Die kommen direkt vom nahen Lager für Fernfahrer, wo sie einen Haufen Polen erschossen haben. Da ist also endlich ein Fall für eine Mordkommission. Zumal in einem Gebäude auch noch massenweise altes Blut gefunden wird. Weitere Morde oder eine illegale Tierschlachtung etwa? Das BKA hilft auf jeden Fall nicht sonderlich weiter, aber irgendwie können sich die Ermittler verschiedner Bereiche allgemein in Blutspur auf den Tod nicht ausstehen.

Die Ermittlungen führen zurück zu Leszek, zu einem vermutlichen Wafenschmuggel aus Polen in den Mittleren Osten.
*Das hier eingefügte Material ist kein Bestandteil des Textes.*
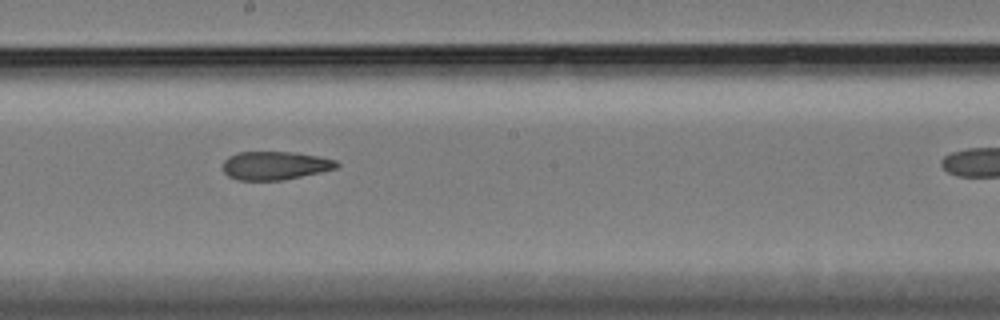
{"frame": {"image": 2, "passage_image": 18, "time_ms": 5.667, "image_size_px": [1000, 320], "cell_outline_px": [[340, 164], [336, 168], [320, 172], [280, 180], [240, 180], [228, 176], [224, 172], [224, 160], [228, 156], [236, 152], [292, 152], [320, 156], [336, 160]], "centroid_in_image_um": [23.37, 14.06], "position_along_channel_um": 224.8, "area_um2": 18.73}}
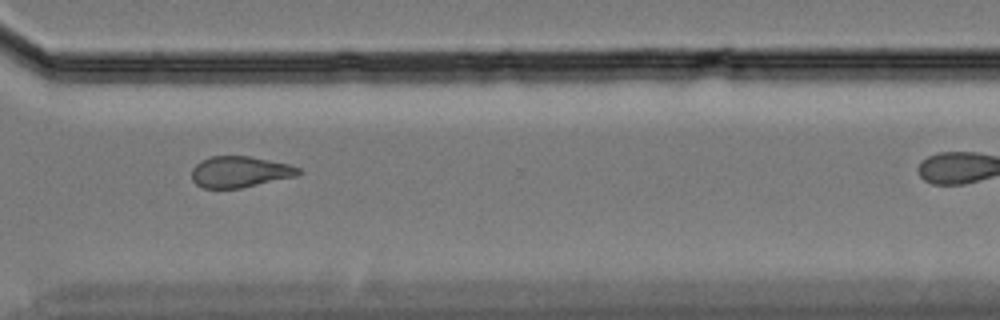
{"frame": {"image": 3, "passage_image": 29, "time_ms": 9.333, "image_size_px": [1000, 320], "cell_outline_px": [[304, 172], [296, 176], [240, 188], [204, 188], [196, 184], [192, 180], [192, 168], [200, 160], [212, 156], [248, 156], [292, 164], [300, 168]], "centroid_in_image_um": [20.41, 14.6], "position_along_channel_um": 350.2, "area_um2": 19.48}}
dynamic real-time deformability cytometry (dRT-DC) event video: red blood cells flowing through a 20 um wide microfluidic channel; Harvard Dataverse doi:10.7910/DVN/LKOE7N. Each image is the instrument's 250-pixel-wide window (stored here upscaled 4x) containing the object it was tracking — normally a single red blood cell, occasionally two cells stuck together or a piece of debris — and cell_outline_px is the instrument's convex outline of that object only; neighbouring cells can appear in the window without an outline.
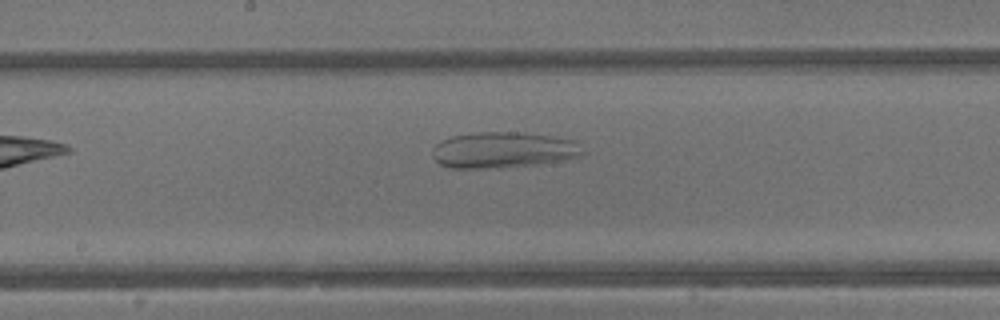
{"species": "common noctule bat (a hibernating species)", "species_latin": "Nyctalus noctula", "temperature_condition": "warm", "stored_images_in_passage": 30, "camera_frame_rate_fps": 3000, "um_per_image_px": 0.085, "animal": {"sex": "male", "body_mass_g": 13.3}, "frame": {"image": 1, "passage_image": 13, "time_ms": 4.0, "image_size_px": [1000, 320], "cell_outline_px": [[584, 156], [536, 164], [480, 168], [448, 168], [440, 164], [432, 156], [432, 148], [440, 140], [452, 136], [476, 132], [520, 132], [552, 136], [572, 140], [584, 152]], "centroid_in_image_um": [42.71, 12.74], "position_along_channel_um": 205.5, "area_um2": 31.27}}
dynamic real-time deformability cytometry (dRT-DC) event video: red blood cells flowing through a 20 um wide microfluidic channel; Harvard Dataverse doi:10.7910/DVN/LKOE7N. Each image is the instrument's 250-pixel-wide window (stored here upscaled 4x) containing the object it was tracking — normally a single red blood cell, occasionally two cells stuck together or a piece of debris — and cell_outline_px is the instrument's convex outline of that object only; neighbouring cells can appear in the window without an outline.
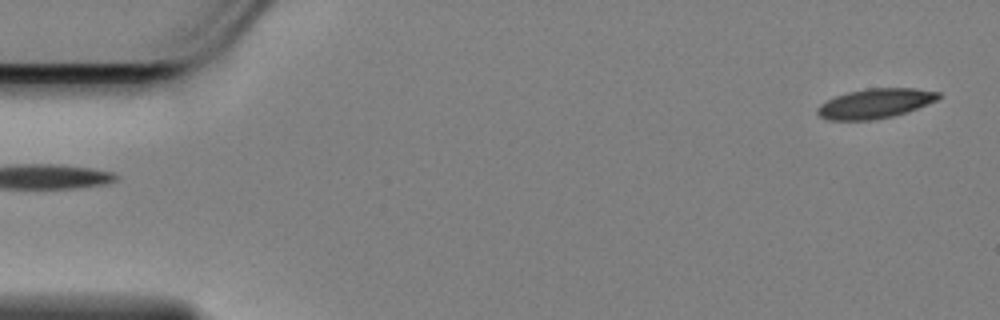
{"species": "Egyptian fruit bat (a non-hibernating species)", "species_latin": "Rousettus aegyptiacus", "temperature_condition": "cold", "stored_images_in_passage": 56, "camera_frame_rate_fps": 3000, "um_per_image_px": 0.085, "animal": {"sex": "female"}, "frame": {"image": 1, "passage_image": 1, "time_ms": 0.0, "image_size_px": [1000, 320], "cell_outline_px": [[940, 96], [936, 100], [908, 112], [876, 120], [824, 120], [816, 112], [816, 108], [820, 104], [836, 96], [848, 92], [868, 88], [916, 88], [940, 92]], "centroid_in_image_um": [74.37, 8.8], "position_along_channel_um": 10.6, "area_um2": 20.98}}
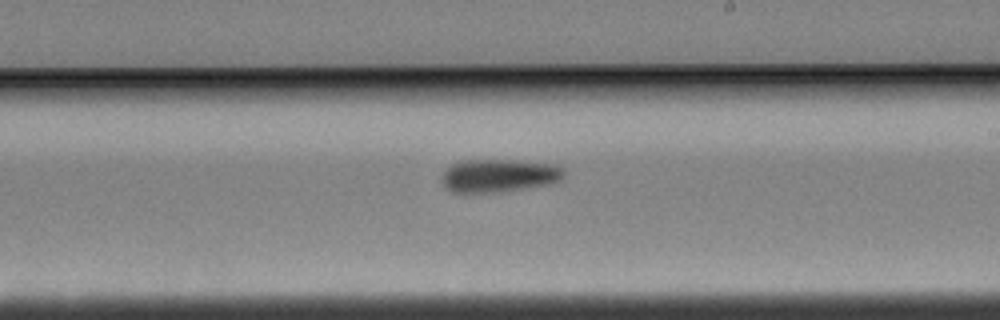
{"frame": {"image": 2, "passage_image": 32, "time_ms": 10.333, "image_size_px": [1000, 320], "cell_outline_px": [[564, 176], [560, 180], [548, 184], [520, 188], [488, 192], [452, 192], [440, 180], [444, 172], [452, 164], [460, 160], [512, 160], [556, 164], [564, 172]], "centroid_in_image_um": [42.39, 14.9], "position_along_channel_um": 246.6, "area_um2": 23.06}}
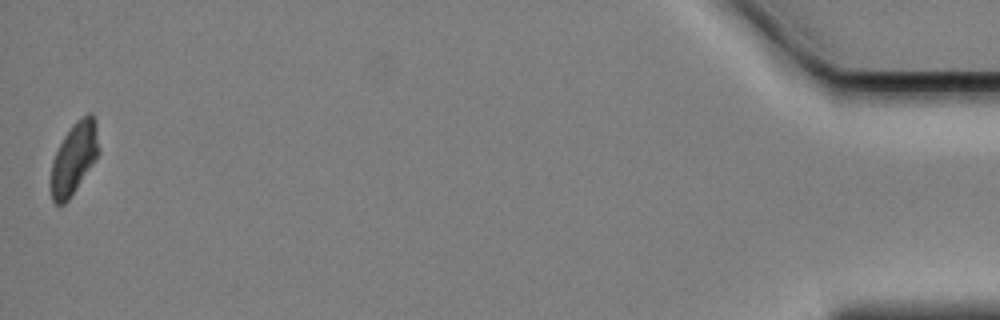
{"frame": {"image": 3, "passage_image": 56, "time_ms": 18.333, "image_size_px": [1000, 320], "cell_outline_px": [[100, 152], [68, 200], [64, 204], [56, 204], [52, 200], [52, 160], [64, 136], [72, 124], [76, 120], [88, 112], [92, 112], [96, 120], [100, 148]], "centroid_in_image_um": [6.33, 13.37], "position_along_channel_um": 428.9, "area_um2": 19.77}, "authors_computed_cell_mechanics": {"area_um2": 22.2819, "velocity_mm_per_s": 3.4324, "shape_relaxation_time_tau1_ms": 6.912, "shape_relaxation_time_tau2_ms": null, "deformation_change_tau1": 0.1769, "deformation_change_tau2": null}}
Das wird gar nicht gern gesehen, immerhin untergräbt das die Profite der deutschen Waffenlobby, die gut Kohle mit Kriesengebieten machen. Die arabischen Terroristen tauchen jedenfalls auch wieder auf und zerbomben den Laden. Leszek wird für tot gehalten, seine Geliebte und ehemalige Prostituiert taucht ab.
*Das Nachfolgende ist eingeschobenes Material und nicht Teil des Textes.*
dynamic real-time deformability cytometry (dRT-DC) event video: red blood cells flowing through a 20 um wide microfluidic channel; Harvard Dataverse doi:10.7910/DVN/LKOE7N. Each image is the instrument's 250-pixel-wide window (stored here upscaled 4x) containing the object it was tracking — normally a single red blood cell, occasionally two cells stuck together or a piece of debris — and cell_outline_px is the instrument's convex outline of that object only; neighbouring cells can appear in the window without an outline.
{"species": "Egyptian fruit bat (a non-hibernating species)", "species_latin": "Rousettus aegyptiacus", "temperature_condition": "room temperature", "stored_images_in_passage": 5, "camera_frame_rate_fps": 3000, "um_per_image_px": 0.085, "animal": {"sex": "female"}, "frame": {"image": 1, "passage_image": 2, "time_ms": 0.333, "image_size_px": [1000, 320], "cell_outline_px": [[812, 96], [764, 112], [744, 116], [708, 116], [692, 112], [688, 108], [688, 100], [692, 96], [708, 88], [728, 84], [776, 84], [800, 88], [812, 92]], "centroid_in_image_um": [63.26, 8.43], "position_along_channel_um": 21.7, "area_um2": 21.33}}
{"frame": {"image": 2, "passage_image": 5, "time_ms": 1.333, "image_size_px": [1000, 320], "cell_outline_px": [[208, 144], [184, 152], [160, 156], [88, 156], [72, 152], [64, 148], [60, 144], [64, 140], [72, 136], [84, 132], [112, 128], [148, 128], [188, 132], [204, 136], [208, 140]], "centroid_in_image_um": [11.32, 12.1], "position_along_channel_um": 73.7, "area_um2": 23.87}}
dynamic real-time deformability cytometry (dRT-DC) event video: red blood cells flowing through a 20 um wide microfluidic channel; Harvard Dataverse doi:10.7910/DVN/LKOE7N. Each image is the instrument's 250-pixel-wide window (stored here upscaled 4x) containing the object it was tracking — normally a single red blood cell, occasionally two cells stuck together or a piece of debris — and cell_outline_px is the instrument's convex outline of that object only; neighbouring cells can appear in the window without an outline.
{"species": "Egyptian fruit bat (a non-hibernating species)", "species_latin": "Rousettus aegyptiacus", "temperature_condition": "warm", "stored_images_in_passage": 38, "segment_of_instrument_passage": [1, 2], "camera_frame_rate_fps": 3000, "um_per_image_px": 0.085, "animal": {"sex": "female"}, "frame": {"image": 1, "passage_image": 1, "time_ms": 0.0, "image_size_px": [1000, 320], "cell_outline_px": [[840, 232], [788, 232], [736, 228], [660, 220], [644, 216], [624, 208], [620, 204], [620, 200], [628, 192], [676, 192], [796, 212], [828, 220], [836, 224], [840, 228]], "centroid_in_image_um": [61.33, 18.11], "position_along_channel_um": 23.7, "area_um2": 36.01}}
Schimanski und Co versuchen sie zu finden, spannen dafür auch ihren Ex-Zuhälter, der frisch aus dem Knast ist, ein. Am Ende finden sie nicht nur sie, sondern auch Leszek, der statt mit Waffen mit Blutplasma gehandelt hat. Osteuropäisches Blut, denn das hat die richtige Blutgruppe. Seine Freundin wird während der erneuten Schießerei mit den Arabern tötlich getroffen, bevor alle festgenommen werden können.

Also wenn man eine Sache über Blutspur sagen kann, dann das der Film echt nicht langweilig war. Hier wird wild um sich geflucht. Scheinbar aus dem Nichts rasen Autos ins Bild und plötzlich wird wild mit Maschinenpistolen geschossen. Gebäude explodieren. LKW-Tanker fangen an zu bluten. Die Ermittler feinden sich gegenseitig an. Es wird abgetaucht in Millieus von Prostution, Waffenhandel, Menschenhandel zur Schwarzarbeit, Bauchtanz in verruchten Kneipen. Blutspur wirkt dreckig. Die Locations genau wie die schnoddrigen Partizipanten, selbst auf Seiten der Kripo.

Das ist dann wohl auch der Grund, warum Blutspur im Giftschrank gelandet ist. Es gab anscheinend Beschwerden darüber, dass das hier alles viel zu brutal ist. Der durchschnittlich Alman ist halt so viel Aufregung zur Pime Time auf den Öffentlich-Rechtlichen nicht gewohnt. Und deswegen war Blutspur dann zehn Jahre lang gespertt, bevor er ab 1999 wieder ausgestrahlt wurde. Sonderlich gut weg kommen die osteuropäischen und arabischen Minderheiten übrigens auch nicht, sondern werden alle als hochkriminell porträtiert. Das war aber wohl eher nicht Grund des Sperrvermerks.